The percentage concentrations of various exposure pathways to the total cancer risks are shown in Fig. S1. Dermal contact was the most important pathway, accounting for 54.45 ~ 65.10% of the total cancer risk. Compared with soil ingestion and dermal contact, human exposure to PAHs via the inhalation of resuspended particles from surface soils is limited. The inhalation of soil particles only accounted for 0.09 ~ 0.27% of the total cancer risk to human health. The inhalation of soil particles was therefore almost negligible when compared to other pathways. The same results have been reported elsewhere (Soltani et al. 2015; Yang et al. 2015).

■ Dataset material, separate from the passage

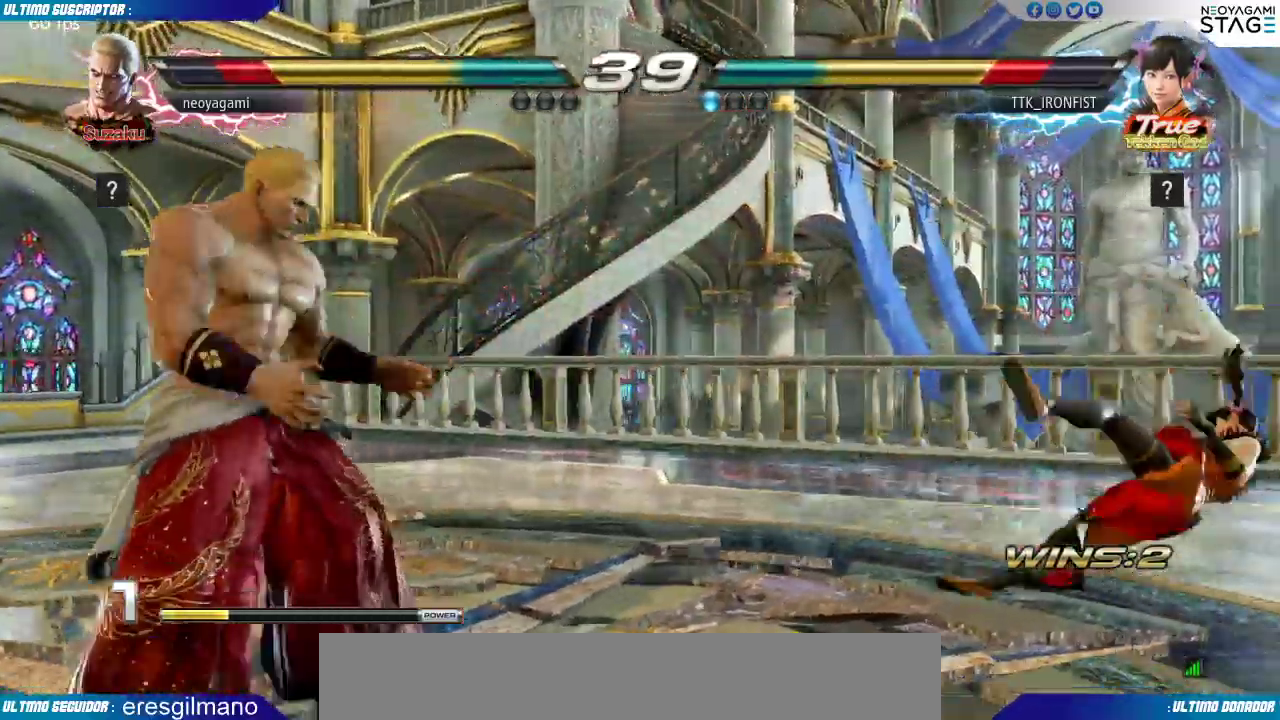
{"buttons": [], "left_stick": "left"}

In soil samples, the proportion of the total cancer risk from soil PAHs due to dermal contact for adults (65.10%) was higher than that for children (54.45%), which may be a consequence of adults having a higher dermal surface area and exposure duration than children. The proportion of the total cancer risk from the inhalation of soil particles was also greater for adults (0.27%) than for children (0.09%) due to the high inhalation rates of adults leading to more particulate matter entering the body through inhalation. Compared to dermal contact and the inhalation of soil particles, the cancer risk for adults generated by direct ingestion was lower than that for children, which could be explained by the fact that children were the most sensitive subpopulation due to their frequent ingestion of contaminated dust via hand-to-mouth activities. The PAHs intake for children was also considered to be greater than that for adults due to their low body weight (Jia et al. 2017).

4 Conclusions

In this study, we focused on PAHs in soils of the northern Taihu Basin, China, to quantitatively estimate their spatial toxicities from different sources by applying the PMF-TEQ model. The highest PAHs concentration and toxicity were found in soils from industrial and traffic area, while the lowest values were found in soils from farmland and park. Three predominant PAHs sources, vehicle emissions (54%), coal and coke combustion (37%), and unburned petroleum (9%) were identified. Vehicle emissions (61%) made the primary contribution to the total toxicity. The ILCR values revealed that the cancer risk for children and adults from PAHs exposure in soils from industrial, traffic, and commercial area presented a low-risk, while the cancer risk from residential area, park, and farmland was acceptable. Dermal contact accounted for the largest proportion of the overall exposure. It is recommended that a buffer zone be created between residential area and pollution sources using green spaces to block and adsorb PAHs. Sufficient space should be allocated to green spaces in cities to minimize the diffusion of pollutants when planning new industrial area and constructing roads.